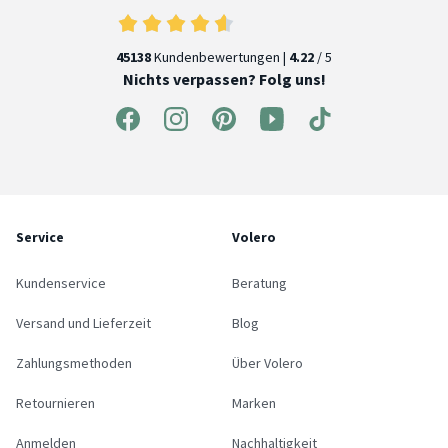
45138
Kundenbewertungen |
4.22
/ 5
Nichts verpassen? Folg uns!
Service
Volero
Kundenservice
Beratung
Versand und Lieferzeit
Blog
Zahlungsmethoden
Über Volero
Retournieren
Marken
Anmelden
Nachhaltigkeit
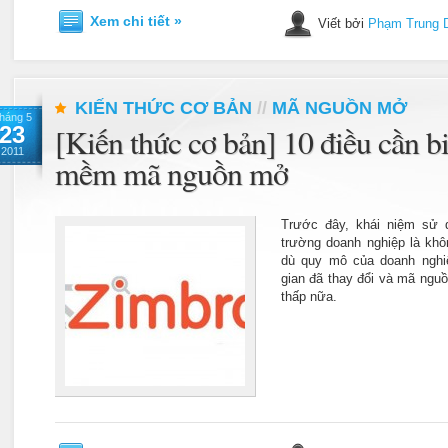
Xem chi tiết »
Viết bởi
Phạm Trung 
KIẾN THỨC CƠ BẢN
//
MÃ NGUỒN MỞ
háng 5
23
[Kiến thức cơ bản] 10 điều cần b
2011
mềm mã nguồn mở
Trước đây, khái niệm sử
trường doanh nghiệp là khô
dù quy mô của doanh nghiệ
gian đã thay đổi và mã ngu
thấp nữa.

- _PROBLEM DETAILS_
Pictures in the records should not appear in your copy, but everything else must be transcribed exactly.

- _OUTPUT FOR THIS EXERCISE_
45138
Kundenbewertungen |
4.22
/ 5
Nichts verpassen? Folg uns!
Service
Volero
Kundenservice
Beratung
Versand und Lieferzeit
Blog
Zahlungsmethoden
Über Volero
Retournieren
Marken
Anmelden
Nachhaltigkeit
Xem chi tiết »
Viết bởi
Phạm Trung 
KIẾN THỨC CƠ BẢN
//
MÃ NGUỒN MỞ
háng 5
23
[Kiến thức cơ bản] 10 điều cần b
2011
mềm mã nguồn mở
Trước đây, khái niệm sử
trường doanh nghiệp là khô
dù quy mô của doanh nghiệ
gian đã thay đổi và mã ngu
thấp nữa.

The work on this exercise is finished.